(Beginning of DOCUMENT EXCERPT)

How much satisfaction do authors get from writing books that are only marginally different from their previous books, year after year? Make enough money and the question may be irrelevant. Tom Clancy was a minority owner of the Baltimore Orioles, which takes a lot of scratch.

It’s telling that abandoning writing appears to be the pinnacle of success for a number of franchise writers. They find a “co-author,” who does most if not all the writing, give their own name top billing, and their “collaborations” find their accustomed place on the bestseller lists. For a lucky few, like Clancy, their franchise is so powerful that they can retain their spot even after they’ve died. Perhaps that elite group is not so lucky—they’re dead after all—but their posthumous success testifies to the drawing power of their names.

Bookshelf books, so named because they find their place on all the right bookshelves, win dazzling reviews and prestigious awards. They’re in the publishing industry category known as “literary fiction,” which is distinct from genre fiction. Once in a while they make the bestseller lists, but to sell that many books a lot of people have to read them. Literary fiction usually attracts a small fraction of the readership of beach books; once displayed on the bookshelf it stays there, unread.

“Uncultivated” readers have their preferences: strong characters, especially heroes, fast-moving plots, and straightforward style, with underlying themes, messages, or morals secondary, and often unnoticed, elements. In literary fiction, plots are optional and characters are often unsympathetic (e.g., drunks, addicts, deviants, perverts, and criminals). Style, however, looms large, generally screaming: “Look at me, the prodigious and precocious author who crafts precious-gem sentences that not only bedazzle but confuse the hell out of you, the hapless reader.” Your reaction is supposed to be the same as what many experience visiting museums of modern art: “This must be great because I don’t understand it.”

Like modern art, literary fiction has its caste perched loftily above the masses. They come from the same creative writing programs, write “Destined to be a Classic!” reviews for each other, and cast the votes for the literary prizes. When they’re not crafting destined-to-be-classics, they fashion articles in small-circulation journals and literary reviews (they “craft” and “fashion,” rarely engaging in anything so commonplace as writing). Favorite themes: little guys, gals, and communities ground down by corporate (but rarely government) power, or just capitalism in general; sneering takes on the empty lives of little guys, gals, and their communities; screeds against consumerism and materialism; paeans to collectivism; the virtues of various racial, ethnic, sexual, and gender-preference minorities, and odes to depraved anti-heroes.

(End of DOCUMENT EXCERPT)

__EXERCISE REQUIREMENTS__
[1] Reproduce the passage from the essay on literary fiction between "How much satisfaction" and "of their names.", inclusive.
[2] In the essay on literary fiction, which baseball team did Tom Clancy partly own?
[3] List the examples the essay on literary fiction gives of unsympathetic characters.

(Beginning of PROVIDED DATA)

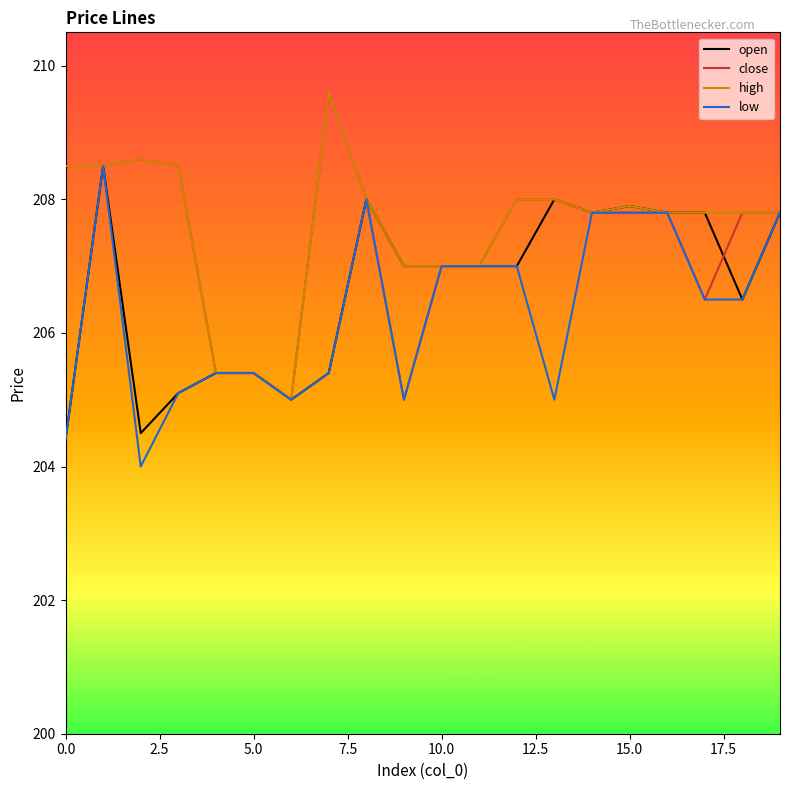

What is the minimum value shown in the chart?

204.0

(End of PROVIDED DATA)

__ANSWERS FOR EACH ITEM__
[1]
How much satisfaction do authors get from writing books that are only marginally different from their previous books, year after year? Make enough money and the question may be irrelevant. Tom Clancy was a minority owner of the Baltimore Orioles, which takes a lot of scratch.

It’s telling that abandoning writing appears to be the pinnacle of success for a number of franchise writers. They find a “co-author,” who does most if not all the writing, give their own name top billing, and their “collaborations” find their accustomed place on the bestseller lists. For a lucky few, like Clancy, their franchise is so powerful that they can retain their spot even after they’ve died. Perhaps that elite group is not so lucky—they’re dead after all—but their posthumous success testifies to the drawing power of their names.

[2] The Baltimore Orioles.

[3] drunks, addicts, deviants, perverts, criminals